● **ABOUT THIS EXERCISE**: The answer should be each line from the entries below that has the word "corner" in it.

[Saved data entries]
- - - - -

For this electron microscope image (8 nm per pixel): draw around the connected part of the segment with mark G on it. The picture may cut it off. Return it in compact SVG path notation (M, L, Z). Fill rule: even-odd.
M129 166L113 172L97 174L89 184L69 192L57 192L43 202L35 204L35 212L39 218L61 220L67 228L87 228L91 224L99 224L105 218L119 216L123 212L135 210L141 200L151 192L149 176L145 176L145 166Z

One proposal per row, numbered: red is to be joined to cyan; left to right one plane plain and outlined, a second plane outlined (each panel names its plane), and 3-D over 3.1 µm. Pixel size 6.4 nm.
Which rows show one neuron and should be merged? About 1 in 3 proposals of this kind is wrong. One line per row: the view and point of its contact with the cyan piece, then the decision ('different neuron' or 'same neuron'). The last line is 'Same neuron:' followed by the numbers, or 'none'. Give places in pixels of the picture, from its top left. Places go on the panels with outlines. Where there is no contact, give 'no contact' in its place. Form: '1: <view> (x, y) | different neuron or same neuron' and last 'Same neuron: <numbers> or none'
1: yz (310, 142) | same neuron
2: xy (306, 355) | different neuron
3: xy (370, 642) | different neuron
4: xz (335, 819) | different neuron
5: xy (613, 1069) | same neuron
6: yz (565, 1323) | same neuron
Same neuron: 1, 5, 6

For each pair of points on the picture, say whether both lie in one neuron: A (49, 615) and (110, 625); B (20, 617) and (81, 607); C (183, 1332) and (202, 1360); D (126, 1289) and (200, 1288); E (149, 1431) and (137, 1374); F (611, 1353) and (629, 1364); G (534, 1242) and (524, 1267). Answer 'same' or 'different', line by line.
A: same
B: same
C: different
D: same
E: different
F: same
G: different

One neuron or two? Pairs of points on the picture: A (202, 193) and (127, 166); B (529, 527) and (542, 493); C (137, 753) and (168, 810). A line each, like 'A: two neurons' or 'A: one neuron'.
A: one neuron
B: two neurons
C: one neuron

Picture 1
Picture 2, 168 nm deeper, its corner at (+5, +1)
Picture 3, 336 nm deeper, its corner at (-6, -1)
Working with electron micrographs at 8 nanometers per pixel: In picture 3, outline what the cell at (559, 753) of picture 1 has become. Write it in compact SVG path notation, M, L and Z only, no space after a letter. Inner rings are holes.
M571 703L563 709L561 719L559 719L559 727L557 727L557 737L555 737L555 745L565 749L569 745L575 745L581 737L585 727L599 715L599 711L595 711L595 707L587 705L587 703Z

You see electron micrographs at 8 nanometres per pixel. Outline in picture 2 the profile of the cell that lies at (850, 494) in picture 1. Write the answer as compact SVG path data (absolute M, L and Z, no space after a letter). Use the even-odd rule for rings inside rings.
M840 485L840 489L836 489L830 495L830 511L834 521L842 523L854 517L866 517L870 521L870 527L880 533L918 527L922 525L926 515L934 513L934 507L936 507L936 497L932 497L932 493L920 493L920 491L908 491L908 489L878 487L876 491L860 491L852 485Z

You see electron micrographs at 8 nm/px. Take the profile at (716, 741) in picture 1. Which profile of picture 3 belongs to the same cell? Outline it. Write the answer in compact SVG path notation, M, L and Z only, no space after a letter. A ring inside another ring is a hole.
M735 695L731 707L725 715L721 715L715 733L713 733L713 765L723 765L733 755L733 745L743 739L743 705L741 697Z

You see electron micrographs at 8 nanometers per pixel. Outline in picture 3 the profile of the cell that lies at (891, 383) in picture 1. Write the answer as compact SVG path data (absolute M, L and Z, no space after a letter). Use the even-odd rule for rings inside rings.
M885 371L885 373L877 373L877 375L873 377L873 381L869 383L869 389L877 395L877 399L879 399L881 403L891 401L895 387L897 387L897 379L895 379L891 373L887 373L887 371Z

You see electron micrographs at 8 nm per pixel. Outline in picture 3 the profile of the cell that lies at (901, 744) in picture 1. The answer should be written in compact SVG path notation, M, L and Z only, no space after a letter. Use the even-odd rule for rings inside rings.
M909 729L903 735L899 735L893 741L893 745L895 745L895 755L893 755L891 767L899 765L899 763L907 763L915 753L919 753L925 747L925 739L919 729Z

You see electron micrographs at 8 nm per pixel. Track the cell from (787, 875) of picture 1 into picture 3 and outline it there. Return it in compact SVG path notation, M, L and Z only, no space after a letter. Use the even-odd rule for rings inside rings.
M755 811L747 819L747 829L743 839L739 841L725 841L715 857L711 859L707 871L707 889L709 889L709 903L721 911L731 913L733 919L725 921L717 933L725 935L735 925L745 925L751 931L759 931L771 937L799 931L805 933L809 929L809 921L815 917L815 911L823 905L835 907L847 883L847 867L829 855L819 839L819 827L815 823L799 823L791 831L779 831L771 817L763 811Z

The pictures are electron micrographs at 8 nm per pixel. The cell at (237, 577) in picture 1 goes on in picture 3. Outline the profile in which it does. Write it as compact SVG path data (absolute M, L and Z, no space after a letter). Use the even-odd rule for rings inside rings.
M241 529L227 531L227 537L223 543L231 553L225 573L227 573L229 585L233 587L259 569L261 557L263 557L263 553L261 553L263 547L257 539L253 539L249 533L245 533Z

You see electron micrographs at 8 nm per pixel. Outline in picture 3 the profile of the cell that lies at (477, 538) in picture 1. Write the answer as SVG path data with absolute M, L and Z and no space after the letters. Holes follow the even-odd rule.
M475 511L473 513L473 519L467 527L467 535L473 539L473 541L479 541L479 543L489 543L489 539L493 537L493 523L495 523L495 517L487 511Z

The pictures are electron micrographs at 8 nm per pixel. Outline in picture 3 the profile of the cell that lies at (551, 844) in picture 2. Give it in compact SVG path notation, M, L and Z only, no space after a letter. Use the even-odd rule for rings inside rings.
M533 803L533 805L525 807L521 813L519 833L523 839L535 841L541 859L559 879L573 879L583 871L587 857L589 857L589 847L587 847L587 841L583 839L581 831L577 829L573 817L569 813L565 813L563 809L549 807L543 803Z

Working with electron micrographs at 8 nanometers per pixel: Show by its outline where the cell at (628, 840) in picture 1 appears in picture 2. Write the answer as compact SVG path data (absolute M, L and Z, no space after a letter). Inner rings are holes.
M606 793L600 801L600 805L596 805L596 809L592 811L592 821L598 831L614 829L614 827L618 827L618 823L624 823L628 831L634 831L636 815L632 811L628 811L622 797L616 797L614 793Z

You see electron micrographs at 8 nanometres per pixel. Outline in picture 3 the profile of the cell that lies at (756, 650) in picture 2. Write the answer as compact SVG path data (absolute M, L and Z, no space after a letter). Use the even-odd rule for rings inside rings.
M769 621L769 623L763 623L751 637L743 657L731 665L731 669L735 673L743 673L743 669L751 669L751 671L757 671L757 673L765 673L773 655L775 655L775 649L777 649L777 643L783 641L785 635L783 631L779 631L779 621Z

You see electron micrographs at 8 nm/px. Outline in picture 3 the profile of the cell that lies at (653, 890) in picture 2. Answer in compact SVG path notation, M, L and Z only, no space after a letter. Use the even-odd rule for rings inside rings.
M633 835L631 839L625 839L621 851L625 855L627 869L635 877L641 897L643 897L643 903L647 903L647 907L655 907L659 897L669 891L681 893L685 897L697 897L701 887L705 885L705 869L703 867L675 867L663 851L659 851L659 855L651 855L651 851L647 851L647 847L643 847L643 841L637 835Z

- - - - -

● **EXERCISE ANSWER**:
Picture 2, 168 nm deeper, its corner at (+5, +1)
Picture 3, 336 nm deeper, its corner at (-6, -1)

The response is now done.